### INFORMASI YANG DIBERIKAN:
────────────────────

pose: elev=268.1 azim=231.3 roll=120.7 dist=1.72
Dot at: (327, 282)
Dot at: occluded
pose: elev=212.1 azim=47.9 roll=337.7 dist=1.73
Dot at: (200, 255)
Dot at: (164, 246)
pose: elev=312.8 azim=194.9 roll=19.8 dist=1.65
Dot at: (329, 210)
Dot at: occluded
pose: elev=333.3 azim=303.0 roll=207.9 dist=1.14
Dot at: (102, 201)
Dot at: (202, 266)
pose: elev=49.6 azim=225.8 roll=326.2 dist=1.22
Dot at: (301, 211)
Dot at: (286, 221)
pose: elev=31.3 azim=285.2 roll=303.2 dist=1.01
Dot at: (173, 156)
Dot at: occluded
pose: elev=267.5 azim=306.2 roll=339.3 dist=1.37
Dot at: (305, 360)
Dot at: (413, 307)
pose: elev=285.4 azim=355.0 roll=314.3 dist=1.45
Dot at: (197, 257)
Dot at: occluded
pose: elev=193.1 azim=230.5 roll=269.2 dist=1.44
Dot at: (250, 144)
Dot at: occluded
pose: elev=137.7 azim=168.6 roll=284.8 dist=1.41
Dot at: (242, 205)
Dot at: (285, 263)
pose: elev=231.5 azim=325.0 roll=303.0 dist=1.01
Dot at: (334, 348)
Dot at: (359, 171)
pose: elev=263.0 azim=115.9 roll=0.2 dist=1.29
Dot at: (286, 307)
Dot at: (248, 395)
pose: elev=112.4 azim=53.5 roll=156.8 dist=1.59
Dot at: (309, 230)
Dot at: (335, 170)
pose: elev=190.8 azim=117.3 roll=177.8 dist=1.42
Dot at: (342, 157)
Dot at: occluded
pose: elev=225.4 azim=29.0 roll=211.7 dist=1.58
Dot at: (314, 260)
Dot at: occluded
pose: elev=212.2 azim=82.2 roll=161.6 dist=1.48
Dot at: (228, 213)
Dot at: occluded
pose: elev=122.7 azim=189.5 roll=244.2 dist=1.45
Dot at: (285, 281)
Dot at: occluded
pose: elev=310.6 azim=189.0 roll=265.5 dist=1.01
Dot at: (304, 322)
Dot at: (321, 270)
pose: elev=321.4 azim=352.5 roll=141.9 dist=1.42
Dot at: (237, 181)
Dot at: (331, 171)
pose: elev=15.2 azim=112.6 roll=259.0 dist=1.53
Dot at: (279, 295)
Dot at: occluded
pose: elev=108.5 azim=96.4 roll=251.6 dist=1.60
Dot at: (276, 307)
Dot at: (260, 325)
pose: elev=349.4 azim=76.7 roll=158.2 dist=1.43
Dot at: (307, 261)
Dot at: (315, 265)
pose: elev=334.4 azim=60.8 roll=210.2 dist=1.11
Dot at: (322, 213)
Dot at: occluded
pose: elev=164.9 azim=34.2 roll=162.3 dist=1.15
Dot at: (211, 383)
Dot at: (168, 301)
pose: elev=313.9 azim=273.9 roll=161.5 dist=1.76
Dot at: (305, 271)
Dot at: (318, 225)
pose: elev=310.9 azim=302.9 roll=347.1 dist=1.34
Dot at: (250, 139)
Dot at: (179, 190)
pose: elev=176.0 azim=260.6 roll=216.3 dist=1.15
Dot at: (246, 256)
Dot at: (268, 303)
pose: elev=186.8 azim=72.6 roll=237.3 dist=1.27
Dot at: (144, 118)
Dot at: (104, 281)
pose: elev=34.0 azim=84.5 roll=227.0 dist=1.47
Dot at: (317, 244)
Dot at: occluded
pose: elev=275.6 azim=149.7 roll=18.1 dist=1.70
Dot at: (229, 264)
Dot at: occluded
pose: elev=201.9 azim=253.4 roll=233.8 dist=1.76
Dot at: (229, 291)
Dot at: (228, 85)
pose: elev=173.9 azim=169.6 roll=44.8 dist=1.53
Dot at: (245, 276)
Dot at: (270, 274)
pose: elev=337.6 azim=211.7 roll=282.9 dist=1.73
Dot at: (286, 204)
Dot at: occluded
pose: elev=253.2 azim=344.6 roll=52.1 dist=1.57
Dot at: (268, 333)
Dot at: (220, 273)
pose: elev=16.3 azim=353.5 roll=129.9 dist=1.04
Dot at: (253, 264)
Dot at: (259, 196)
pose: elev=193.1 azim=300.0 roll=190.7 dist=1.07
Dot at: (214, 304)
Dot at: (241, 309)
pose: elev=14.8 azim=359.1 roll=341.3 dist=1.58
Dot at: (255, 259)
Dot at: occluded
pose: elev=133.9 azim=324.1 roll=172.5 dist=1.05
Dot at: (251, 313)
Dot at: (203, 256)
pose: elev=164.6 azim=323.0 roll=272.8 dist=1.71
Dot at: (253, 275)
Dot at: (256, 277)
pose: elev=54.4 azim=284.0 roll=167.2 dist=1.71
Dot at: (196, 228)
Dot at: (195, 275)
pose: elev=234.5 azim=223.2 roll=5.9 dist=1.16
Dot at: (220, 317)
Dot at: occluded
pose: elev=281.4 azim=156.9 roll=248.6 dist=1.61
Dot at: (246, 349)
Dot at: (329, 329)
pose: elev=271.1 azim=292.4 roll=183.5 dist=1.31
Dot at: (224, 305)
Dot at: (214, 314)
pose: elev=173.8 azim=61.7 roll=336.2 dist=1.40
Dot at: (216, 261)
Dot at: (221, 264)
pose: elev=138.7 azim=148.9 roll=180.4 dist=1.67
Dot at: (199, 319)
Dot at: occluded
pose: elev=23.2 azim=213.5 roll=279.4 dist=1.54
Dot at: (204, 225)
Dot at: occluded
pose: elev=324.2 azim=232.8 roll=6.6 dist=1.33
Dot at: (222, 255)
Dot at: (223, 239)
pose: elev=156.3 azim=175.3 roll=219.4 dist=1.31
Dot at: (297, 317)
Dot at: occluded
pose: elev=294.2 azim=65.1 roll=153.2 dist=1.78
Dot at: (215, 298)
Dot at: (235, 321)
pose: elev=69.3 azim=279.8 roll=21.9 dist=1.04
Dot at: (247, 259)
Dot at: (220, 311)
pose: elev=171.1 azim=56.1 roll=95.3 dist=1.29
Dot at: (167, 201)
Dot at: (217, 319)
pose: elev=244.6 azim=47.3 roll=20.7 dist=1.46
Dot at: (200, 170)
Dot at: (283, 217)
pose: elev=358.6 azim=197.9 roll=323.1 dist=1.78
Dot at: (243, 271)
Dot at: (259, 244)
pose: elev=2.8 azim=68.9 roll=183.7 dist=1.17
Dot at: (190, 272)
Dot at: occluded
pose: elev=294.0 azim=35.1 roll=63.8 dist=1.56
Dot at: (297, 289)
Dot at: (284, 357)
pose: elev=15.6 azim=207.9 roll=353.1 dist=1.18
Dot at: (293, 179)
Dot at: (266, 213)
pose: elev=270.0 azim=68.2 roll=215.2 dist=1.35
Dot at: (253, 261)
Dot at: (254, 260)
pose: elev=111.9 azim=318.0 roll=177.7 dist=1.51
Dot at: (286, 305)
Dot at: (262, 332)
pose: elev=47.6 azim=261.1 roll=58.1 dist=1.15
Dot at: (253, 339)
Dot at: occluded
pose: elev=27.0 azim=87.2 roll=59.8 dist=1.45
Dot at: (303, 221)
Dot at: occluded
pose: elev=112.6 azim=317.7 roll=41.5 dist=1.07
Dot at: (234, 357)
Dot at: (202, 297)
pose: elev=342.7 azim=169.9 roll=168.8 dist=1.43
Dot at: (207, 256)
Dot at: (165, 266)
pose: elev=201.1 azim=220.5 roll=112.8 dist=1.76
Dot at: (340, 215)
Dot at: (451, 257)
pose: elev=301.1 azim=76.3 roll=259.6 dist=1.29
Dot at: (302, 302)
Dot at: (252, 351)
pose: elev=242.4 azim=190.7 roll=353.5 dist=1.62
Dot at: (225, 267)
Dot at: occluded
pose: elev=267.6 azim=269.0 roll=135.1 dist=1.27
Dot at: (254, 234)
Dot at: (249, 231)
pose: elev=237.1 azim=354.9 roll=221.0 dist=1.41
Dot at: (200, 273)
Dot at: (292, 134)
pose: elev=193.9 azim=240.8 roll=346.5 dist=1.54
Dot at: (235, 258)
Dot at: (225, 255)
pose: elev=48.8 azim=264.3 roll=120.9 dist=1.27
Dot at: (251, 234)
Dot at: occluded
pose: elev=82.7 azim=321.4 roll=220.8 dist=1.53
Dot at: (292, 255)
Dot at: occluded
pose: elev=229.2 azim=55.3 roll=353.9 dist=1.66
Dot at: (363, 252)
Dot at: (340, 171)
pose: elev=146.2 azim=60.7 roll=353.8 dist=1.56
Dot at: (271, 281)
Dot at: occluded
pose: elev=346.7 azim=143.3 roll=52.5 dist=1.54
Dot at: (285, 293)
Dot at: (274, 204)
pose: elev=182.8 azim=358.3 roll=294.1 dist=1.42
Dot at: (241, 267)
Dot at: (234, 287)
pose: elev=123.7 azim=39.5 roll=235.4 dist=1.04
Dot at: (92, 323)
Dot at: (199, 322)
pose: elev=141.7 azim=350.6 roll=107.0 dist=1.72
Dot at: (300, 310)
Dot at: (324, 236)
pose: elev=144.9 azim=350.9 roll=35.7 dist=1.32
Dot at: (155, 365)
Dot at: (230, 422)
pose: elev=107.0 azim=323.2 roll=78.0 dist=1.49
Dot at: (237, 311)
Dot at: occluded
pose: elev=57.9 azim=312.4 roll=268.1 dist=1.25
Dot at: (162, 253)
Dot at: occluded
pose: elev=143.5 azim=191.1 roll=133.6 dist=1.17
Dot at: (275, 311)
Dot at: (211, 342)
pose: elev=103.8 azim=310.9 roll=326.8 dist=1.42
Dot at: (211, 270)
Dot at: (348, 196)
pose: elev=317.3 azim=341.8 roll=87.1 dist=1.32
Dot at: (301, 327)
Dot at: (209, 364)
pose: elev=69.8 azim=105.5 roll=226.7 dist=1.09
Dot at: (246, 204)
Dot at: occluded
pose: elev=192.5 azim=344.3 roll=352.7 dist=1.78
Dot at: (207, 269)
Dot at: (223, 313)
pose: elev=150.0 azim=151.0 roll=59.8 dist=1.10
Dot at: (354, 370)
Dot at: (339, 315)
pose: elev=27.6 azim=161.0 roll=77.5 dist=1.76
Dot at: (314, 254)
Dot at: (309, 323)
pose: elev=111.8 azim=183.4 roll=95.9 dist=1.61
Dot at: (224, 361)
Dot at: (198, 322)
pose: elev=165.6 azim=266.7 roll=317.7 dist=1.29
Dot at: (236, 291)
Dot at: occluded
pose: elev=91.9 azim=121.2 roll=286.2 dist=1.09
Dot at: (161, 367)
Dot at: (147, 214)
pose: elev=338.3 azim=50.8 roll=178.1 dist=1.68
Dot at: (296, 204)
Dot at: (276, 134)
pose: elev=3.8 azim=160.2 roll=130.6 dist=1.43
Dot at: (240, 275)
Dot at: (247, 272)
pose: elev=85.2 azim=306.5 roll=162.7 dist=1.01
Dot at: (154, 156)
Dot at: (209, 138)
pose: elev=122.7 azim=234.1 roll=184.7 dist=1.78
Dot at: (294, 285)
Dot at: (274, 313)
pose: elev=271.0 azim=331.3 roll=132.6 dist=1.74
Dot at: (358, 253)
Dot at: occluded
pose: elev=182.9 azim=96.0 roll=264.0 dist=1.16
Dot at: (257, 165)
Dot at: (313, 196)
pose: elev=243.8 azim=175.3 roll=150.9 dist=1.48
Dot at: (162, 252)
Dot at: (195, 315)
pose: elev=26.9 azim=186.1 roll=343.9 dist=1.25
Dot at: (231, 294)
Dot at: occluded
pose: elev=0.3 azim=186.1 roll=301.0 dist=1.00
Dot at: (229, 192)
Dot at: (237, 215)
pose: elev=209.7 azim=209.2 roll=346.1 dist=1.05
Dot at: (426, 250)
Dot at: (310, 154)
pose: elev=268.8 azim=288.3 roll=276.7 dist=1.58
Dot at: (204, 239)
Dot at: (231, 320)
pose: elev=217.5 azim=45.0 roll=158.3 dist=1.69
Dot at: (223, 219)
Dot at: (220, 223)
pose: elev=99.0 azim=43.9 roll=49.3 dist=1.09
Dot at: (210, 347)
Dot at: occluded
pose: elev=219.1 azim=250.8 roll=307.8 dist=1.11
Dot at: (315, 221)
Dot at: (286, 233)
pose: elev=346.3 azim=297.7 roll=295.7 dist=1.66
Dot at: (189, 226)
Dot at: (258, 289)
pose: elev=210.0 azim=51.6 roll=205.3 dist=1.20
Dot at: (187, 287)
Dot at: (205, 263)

────────────────────

Tuliskan ulang kata demi kata item mulai dari baris pertama hingga baris yang memuat "Dot at: (260, 325)", dengan kedua baris tersebut ikut disalin.

pose: elev=268.1 azim=231.3 roll=120.7 dist=1.72
Dot at: (327, 282)
Dot at: occluded
pose: elev=212.1 azim=47.9 roll=337.7 dist=1.73
Dot at: (200, 255)
Dot at: (164, 246)
pose: elev=312.8 azim=194.9 roll=19.8 dist=1.65
Dot at: (329, 210)
Dot at: occluded
pose: elev=333.3 azim=303.0 roll=207.9 dist=1.14
Dot at: (102, 201)
Dot at: (202, 266)
pose: elev=49.6 azim=225.8 roll=326.2 dist=1.22
Dot at: (301, 211)
Dot at: (286, 221)
pose: elev=31.3 azim=285.2 roll=303.2 dist=1.01
Dot at: (173, 156)
Dot at: occluded
pose: elev=267.5 azim=306.2 roll=339.3 dist=1.37
Dot at: (305, 360)
Dot at: (413, 307)
pose: elev=285.4 azim=355.0 roll=314.3 dist=1.45
Dot at: (197, 257)
Dot at: occluded
pose: elev=193.1 azim=230.5 roll=269.2 dist=1.44
Dot at: (250, 144)
Dot at: occluded
pose: elev=137.7 azim=168.6 roll=284.8 dist=1.41
Dot at: (242, 205)
Dot at: (285, 263)
pose: elev=231.5 azim=325.0 roll=303.0 dist=1.01
Dot at: (334, 348)
Dot at: (359, 171)
pose: elev=263.0 azim=115.9 roll=0.2 dist=1.29
Dot at: (286, 307)
Dot at: (248, 395)
pose: elev=112.4 azim=53.5 roll=156.8 dist=1.59
Dot at: (309, 230)
Dot at: (335, 170)
pose: elev=190.8 azim=117.3 roll=177.8 dist=1.42
Dot at: (342, 157)
Dot at: occluded
pose: elev=225.4 azim=29.0 roll=211.7 dist=1.58
Dot at: (314, 260)
Dot at: occluded
pose: elev=212.2 azim=82.2 roll=161.6 dist=1.48
Dot at: (228, 213)
Dot at: occluded
pose: elev=122.7 azim=189.5 roll=244.2 dist=1.45
Dot at: (285, 281)
Dot at: occluded
pose: elev=310.6 azim=189.0 roll=265.5 dist=1.01
Dot at: (304, 322)
Dot at: (321, 270)
pose: elev=321.4 azim=352.5 roll=141.9 dist=1.42
Dot at: (237, 181)
Dot at: (331, 171)
pose: elev=15.2 azim=112.6 roll=259.0 dist=1.53
Dot at: (279, 295)
Dot at: occluded
pose: elev=108.5 azim=96.4 roll=251.6 dist=1.60
Dot at: (276, 307)
Dot at: (260, 325)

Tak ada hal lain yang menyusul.